On the documentation side, a scenario of a user's thought process when setting up a configuration (based on personal experiences):

  1. A user wants to set up Flux, they start by reading through Core Concepts, Getting Started and Installation.
  2. The user settles on using Terraform to bootstrap Flux, pointing the bootstrap to their application monorepo as that's where they store their kube manifests for their app
  3. Everything works well, the user sees that the bootstrap created configurations that look at the app monorepo's main branch for updates and updates happen on push
  4. The user wants to make Flux not use the main branch of the app repo, instead to target tags for better control
  5. The generated GitRepository file has a warning that it shouldn't be edited, so the user digs through the docs to find that the generated file can be augmented with kustomization_override (https://fluxcd.io/flux/installation/configuration/boostrap-customization/)
  6. They write a kustomization patch to edit the file such that the GitRepository points to a tag instead of a branch
  7. They apply the changes with Terraform, which makes the command time out claiming that the GitRepository and Kustomization faced errors when waiting to be ready
  8. The user checks flux get all -A and sees that Flux reports the resources ready anyway
  9. The user checks that the Terraform changes have been applied to the repo despite the timeout and errors
  10. The user is left quite confused as to what went wrong

Further, reading through the Ways of structuring your repositories, I find it difficult to infer that even when talking about a monorepo approach, the monorepo in this context only means a monorepo of infrastructure and that the Flux bootstrap is supposed to be pointed to the infra repo, instead of an application monorepo.

swade1987 commented 4 months ago

@Jonesus previously I have had multiple repos for different parts of my overall GitOps setup (for better or for worse).
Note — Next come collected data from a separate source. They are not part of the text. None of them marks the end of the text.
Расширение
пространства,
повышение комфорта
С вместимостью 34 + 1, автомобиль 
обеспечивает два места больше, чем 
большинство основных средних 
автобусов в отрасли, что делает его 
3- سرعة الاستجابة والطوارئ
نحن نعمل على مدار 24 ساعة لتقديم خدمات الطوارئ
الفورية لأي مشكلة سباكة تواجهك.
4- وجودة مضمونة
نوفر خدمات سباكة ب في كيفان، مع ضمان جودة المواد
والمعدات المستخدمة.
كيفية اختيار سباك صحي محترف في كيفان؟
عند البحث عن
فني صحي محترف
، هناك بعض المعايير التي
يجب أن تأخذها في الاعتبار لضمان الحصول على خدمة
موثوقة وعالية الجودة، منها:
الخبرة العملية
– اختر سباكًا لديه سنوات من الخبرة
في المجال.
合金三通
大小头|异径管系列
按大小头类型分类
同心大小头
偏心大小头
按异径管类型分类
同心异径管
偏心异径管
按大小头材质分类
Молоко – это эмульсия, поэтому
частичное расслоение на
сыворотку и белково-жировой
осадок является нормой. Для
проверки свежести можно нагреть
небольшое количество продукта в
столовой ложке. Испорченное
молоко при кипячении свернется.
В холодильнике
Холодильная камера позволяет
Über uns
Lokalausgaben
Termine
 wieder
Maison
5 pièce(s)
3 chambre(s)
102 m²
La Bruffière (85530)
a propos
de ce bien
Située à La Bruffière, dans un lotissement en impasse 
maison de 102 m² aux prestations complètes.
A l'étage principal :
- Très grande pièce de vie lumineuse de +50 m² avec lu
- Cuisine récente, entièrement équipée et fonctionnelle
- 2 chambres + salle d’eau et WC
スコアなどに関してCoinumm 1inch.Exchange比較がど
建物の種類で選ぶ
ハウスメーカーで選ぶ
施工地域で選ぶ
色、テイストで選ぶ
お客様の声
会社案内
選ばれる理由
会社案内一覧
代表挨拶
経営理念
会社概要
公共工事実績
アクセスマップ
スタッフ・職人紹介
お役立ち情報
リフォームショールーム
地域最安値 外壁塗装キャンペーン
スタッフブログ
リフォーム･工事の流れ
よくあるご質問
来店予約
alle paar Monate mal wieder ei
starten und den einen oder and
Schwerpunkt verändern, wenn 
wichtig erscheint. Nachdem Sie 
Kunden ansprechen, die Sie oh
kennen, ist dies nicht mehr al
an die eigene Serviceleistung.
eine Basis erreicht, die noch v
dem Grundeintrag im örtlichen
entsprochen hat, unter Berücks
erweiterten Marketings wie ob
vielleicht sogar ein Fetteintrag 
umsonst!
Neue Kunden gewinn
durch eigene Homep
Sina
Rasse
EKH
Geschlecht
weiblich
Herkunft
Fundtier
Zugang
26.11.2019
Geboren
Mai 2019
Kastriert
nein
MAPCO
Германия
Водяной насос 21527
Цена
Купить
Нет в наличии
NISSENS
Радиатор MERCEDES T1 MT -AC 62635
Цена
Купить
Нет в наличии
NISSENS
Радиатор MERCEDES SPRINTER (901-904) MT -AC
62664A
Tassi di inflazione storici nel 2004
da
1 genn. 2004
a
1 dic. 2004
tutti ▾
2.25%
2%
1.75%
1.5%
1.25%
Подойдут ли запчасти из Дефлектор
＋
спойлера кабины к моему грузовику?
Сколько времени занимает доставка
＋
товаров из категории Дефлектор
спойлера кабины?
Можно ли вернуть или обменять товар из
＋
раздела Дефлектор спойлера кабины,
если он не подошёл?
See the example here. I know @stefanprodan has reservations about this approach due to this file existing there.

However, it worked for me very well and may be useful for you in the future.

swade1987 commented 4 months ago

@Jonesus you happy for me to close this issue?

Jonesus commented 4 months ago

Yes, the original issue wasn't really a bug so this issue can be closed.

I still think that the error message or documentation for this use case (even if an unintended one) could be more clear, though.

swade1987 commented 4 months ago

Yes, the original issue wasn't really a bug so this issue can be closed.

I still think that the error message or documentation for this use case (even if an unintended one) could be more clear, though.

Feel free to submit a PR for the doc changes would be happy to review and get it merged for the next release.